■ **YOUR TASK**:
With the pictures omitted, set down exactly the lines from the one that contains "(919, 486) none" through the last line of the data.
=== Begin Enclosure ===
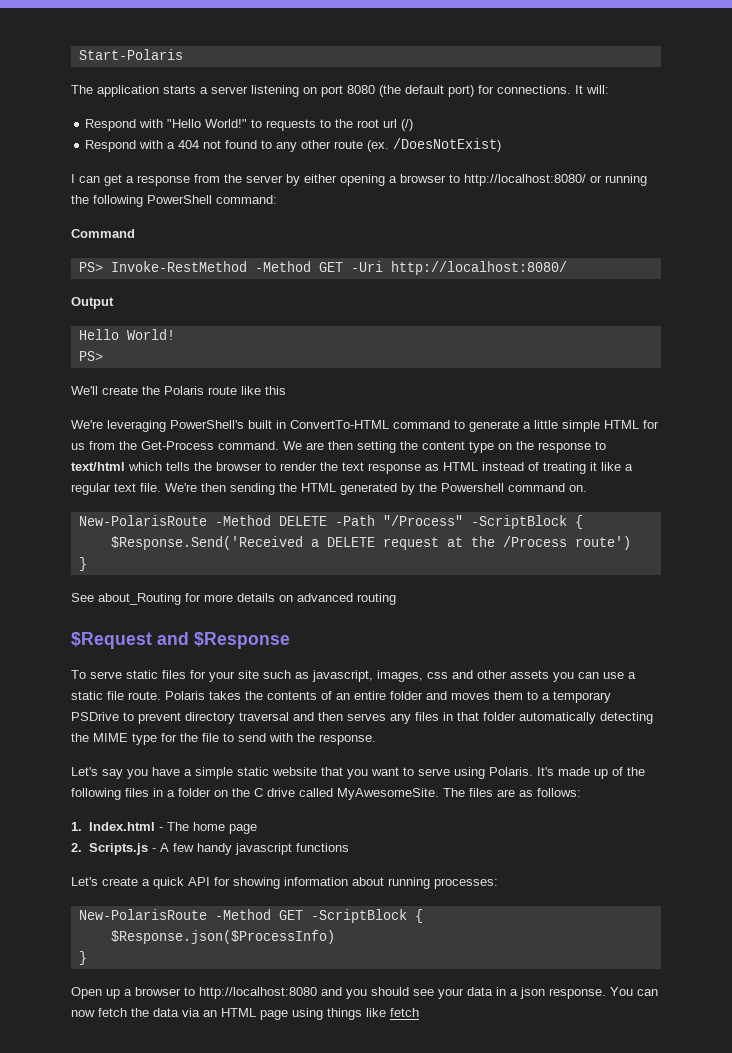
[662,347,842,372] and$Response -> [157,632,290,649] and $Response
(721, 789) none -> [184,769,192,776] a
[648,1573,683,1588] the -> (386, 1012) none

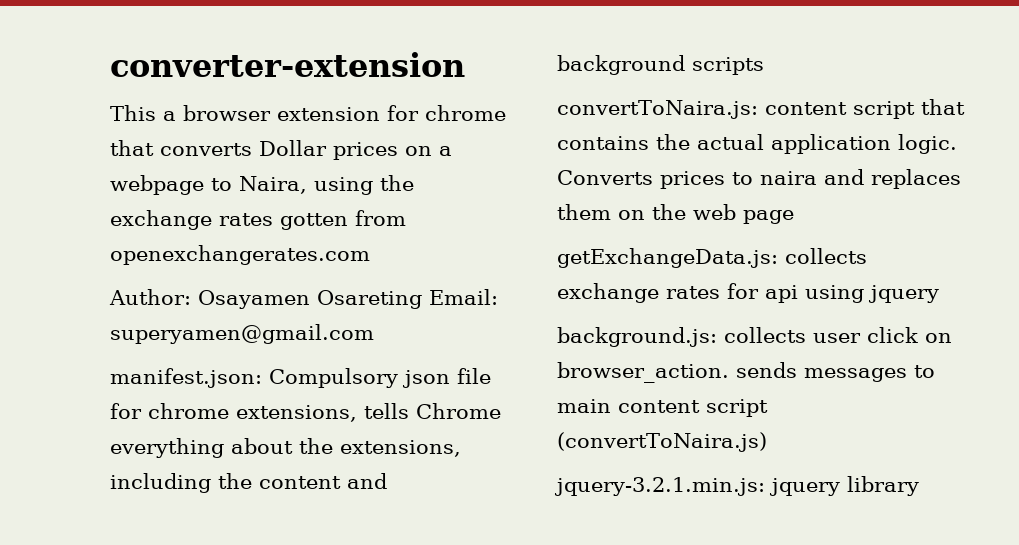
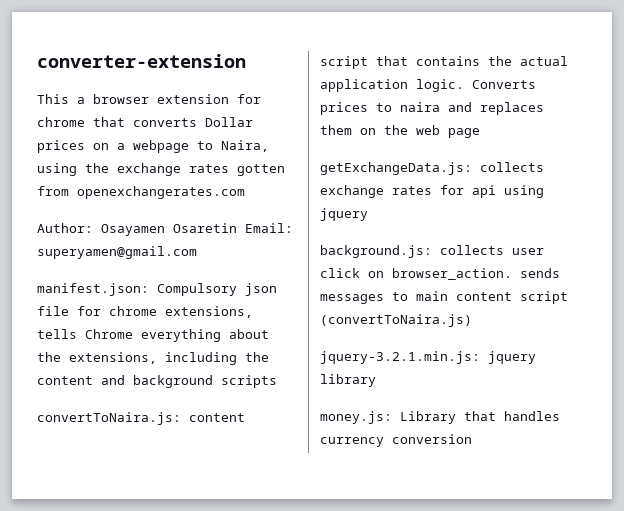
[317,290,422,309] Osareting -> [173,223,237,233] Osaretin
(919, 486) none -> [320,411,560,424] [320,434,472,447] // money.js: Library that handles currency conversion

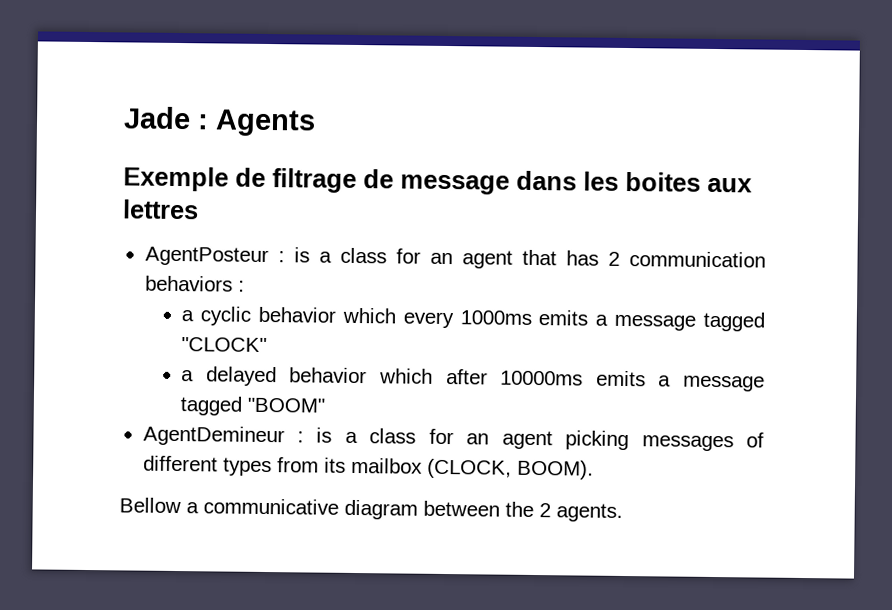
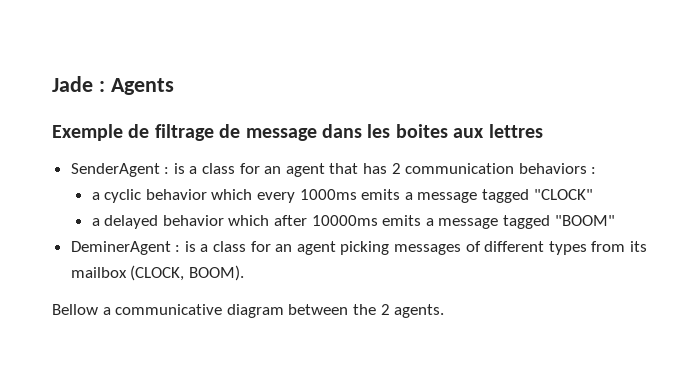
[144,246,269,267] AgentPosteur -> [70,163,160,177] SenderAgent
[142,425,285,447] AgentDemineur -> [70,241,171,255] DeminerAgent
=== End Enclosure ===
■ **WRITTEN ANSWER**:
(919, 486) none -> [320,411,560,424] [320,434,472,447] // money.js: Library that handles currency conversion

[144,246,269,267] AgentPosteur -> [70,163,160,177] SenderAgent
[142,425,285,447] AgentDemineur -> [70,241,171,255] DeminerAgent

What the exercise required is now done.